_Problem 1_. Lay out the entries from the line containing "2020 and 2021" through the line containing "Does the chart have visible grid lines?", inclusive, as a Markdown table with the columns Row and Line. Give each non-blank line its own row, numbered in order.

_Source text_.
--------

Project-Marshmallow

Vulkan-based implementation of clouds from Decima Engine

This project is built for 64bit Windows and uses precompiled libs.

Demo video here: https://vimeo.com/252453243

Overview

In 2015 and 2017, the Guerilla Games team released two papers on the real-time rendering of cloudscapes for their game, Horizon Zero Dawn. Project Marshmallow is an implementation of the 2017 paper in C++ and glsl using the new Vulkan API. We wanted to make a cloudscape that runs fast enough for games and interacts with 3D mesh in a scene. We also wanted to learn and properly leverage Vulkan’s new API by making a mixture of compute and graphics pipelines.

Main Features

Raymarched, procedural, photorealistic clouds
Post Processing Framework
Physical Sky Model
Procedural Night Sky
3D Mesh support - PBR shaders and shadows cast by clouds

Cloud Raymarching Process

Above: showing the ‘low and high resolution clouds’ and step sizes.

Raymarching is the main purpose of this project, and by far the most computationally expensive feature. Here is the basic outline of the algorithm:

In a compute shader, cast a ray from the camera to the atmosphere, which is a massive bounding sphere. Also cast the ray to the outer shell of the atmosphere, determining the maximum distance of the ray.
From the atmosphere, march with a large step, only testing whether the sample point is within a low-resolution cloud. Determining whether a point is within a cloud is described in Cloud Modelling Process.
If the sample point is within the cloud, go back one step and switch to a smaller step size.
While on the smaller step size, if the sample point is within a low-resolution cloud, also see if it is within a high-resolution cloud.
If the sample point is within a high-resolution cloud, also take several lighting samples. This is explained in more detail in Cloud Lighting Process.
If some number of samples on the smaller step size miss, then return to a lower step size.
Terminate early if the cloud being sampled is nearly/fully opaque, has reached the outer edge of the atmosphere, or a maximum number of steps.

Cloud Modelling Process

Our modelling process mostly matches what is described in the paper. But most important to understanding the modelling portion of the paper is the remap function they provide.

Remap(x, mina, maxa, minb, maxb) = (x - mina) / (maxa - mina) * (maxb - minb) + minb

While x is between min and max a, get the relative position between min and max b. This is almost always clamped between min and max b.

Here is the main principle of using this with 1D graphs, plotted in GraphToy:

Suppose this orange curve is a representation of our low-resolution cloud density.

--------

_Problem 2_. Rewrite the passage of the cloud rendering page between "In a compute" and "a high-resolution cloud.", inclusive, replacing "bounding sphere" with "enclosing sphere".

Chart interpretation exercises
--------

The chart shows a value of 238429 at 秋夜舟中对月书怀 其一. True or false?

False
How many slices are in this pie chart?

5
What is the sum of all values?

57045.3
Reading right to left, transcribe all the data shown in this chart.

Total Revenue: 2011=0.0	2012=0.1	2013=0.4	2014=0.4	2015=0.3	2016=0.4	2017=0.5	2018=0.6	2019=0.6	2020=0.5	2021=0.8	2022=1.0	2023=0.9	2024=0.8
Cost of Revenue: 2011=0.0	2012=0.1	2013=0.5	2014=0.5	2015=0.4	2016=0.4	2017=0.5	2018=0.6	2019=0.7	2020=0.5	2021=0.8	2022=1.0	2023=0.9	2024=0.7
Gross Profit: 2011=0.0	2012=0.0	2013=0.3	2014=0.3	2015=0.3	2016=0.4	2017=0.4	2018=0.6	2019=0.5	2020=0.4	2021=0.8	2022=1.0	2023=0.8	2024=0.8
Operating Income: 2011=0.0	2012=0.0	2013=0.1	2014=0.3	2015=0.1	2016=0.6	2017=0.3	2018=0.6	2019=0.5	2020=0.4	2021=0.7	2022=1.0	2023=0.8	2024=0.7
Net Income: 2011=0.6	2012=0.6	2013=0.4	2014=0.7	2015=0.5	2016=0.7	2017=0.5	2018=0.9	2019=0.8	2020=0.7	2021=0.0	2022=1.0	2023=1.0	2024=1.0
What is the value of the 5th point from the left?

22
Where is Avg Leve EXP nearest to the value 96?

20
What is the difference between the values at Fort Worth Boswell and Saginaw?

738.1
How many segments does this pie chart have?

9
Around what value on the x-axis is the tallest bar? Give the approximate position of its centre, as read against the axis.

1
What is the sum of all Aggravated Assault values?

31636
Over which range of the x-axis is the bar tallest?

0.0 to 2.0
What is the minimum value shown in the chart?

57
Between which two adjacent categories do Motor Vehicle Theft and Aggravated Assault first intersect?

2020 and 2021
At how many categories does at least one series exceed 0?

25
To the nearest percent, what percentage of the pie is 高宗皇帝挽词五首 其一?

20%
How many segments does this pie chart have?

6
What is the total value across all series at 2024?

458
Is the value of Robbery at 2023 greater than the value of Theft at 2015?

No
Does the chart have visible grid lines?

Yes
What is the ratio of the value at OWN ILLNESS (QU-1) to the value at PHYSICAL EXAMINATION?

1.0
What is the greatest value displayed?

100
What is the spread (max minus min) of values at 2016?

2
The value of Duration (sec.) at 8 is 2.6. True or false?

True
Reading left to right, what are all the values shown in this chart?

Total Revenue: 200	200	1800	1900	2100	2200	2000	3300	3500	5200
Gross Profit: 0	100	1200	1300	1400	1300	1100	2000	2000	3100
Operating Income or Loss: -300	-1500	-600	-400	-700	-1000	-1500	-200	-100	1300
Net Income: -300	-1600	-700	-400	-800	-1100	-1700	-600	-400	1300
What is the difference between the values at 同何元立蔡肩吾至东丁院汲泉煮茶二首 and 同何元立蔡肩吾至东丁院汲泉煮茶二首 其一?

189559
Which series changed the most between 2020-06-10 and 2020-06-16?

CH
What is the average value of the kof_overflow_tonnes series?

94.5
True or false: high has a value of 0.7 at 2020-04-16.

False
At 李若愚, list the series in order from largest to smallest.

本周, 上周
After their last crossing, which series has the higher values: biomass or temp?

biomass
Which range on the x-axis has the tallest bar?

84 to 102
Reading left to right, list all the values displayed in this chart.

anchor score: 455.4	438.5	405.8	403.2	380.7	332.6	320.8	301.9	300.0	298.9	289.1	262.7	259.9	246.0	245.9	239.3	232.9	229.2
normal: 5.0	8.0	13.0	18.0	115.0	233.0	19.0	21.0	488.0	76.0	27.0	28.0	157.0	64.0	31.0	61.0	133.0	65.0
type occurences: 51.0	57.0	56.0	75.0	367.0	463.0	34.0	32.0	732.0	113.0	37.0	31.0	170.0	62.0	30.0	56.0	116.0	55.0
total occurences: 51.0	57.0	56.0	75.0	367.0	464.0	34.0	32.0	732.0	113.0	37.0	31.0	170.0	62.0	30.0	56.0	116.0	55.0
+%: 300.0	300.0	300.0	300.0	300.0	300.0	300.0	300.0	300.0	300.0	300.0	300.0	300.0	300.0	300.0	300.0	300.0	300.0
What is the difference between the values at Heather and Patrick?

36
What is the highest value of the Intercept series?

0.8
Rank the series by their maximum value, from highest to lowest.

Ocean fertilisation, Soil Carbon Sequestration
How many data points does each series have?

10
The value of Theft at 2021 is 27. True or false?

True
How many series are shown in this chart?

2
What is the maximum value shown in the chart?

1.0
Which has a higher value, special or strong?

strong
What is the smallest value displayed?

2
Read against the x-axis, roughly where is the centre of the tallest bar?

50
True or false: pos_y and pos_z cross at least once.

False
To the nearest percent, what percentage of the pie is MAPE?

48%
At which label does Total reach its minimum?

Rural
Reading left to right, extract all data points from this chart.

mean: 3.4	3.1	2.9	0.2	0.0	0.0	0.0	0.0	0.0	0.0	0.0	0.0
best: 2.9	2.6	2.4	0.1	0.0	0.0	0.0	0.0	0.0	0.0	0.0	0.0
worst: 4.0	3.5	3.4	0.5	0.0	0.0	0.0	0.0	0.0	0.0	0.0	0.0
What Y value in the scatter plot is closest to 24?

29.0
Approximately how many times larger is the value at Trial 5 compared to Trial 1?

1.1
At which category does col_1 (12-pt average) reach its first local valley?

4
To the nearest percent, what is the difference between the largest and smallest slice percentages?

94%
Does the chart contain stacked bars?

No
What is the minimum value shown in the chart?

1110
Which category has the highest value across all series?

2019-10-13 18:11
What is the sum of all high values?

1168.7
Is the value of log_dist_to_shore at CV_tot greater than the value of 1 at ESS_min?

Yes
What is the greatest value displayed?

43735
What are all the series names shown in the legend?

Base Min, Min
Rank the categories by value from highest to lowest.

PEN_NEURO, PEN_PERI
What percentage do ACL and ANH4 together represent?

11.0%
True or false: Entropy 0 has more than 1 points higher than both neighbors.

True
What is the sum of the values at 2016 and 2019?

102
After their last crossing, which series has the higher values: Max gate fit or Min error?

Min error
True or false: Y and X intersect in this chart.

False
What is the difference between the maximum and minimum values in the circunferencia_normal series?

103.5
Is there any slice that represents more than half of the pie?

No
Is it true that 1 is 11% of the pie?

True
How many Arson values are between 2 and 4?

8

--------

_Response area 1_.
| Row | Line |
|---|---|
| 1 | 2020 and 2021 |
| 2 | At how many categories does at least one series exceed 0? |
| 3 | 25 |
| 4 | To the nearest percent, what percentage of the pie is 高宗皇帝挽词五首 其一? |
| 5 | 20% |
| 6 | How many segments does this pie chart have? |
| 7 | 6 |
| 8 | What is the total value across all series at 2024? |
| 9 | 458 |
| 10 | Is the value of Robbery at 2023 greater than the value of Theft at 2015? |
| 11 | No |
| 12 | Does the chart have visible grid lines? |

_Response area 2_.
In a compute shader, cast a ray from the camera to the atmosphere, which is a massive enclosing sphere. Also cast the ray to the outer shell of the atmosphere, determining the maximum distance of the ray.
From the atmosphere, march with a large step, only testing whether the sample point is within a low-resolution cloud. Determining whether a point is within a cloud is described in Cloud Modelling Process.
If the sample point is within the cloud, go back one step and switch to a smaller step size.
While on the smaller step size, if the sample point is within a low-resolution cloud, also see if it is within a high-resolution cloud.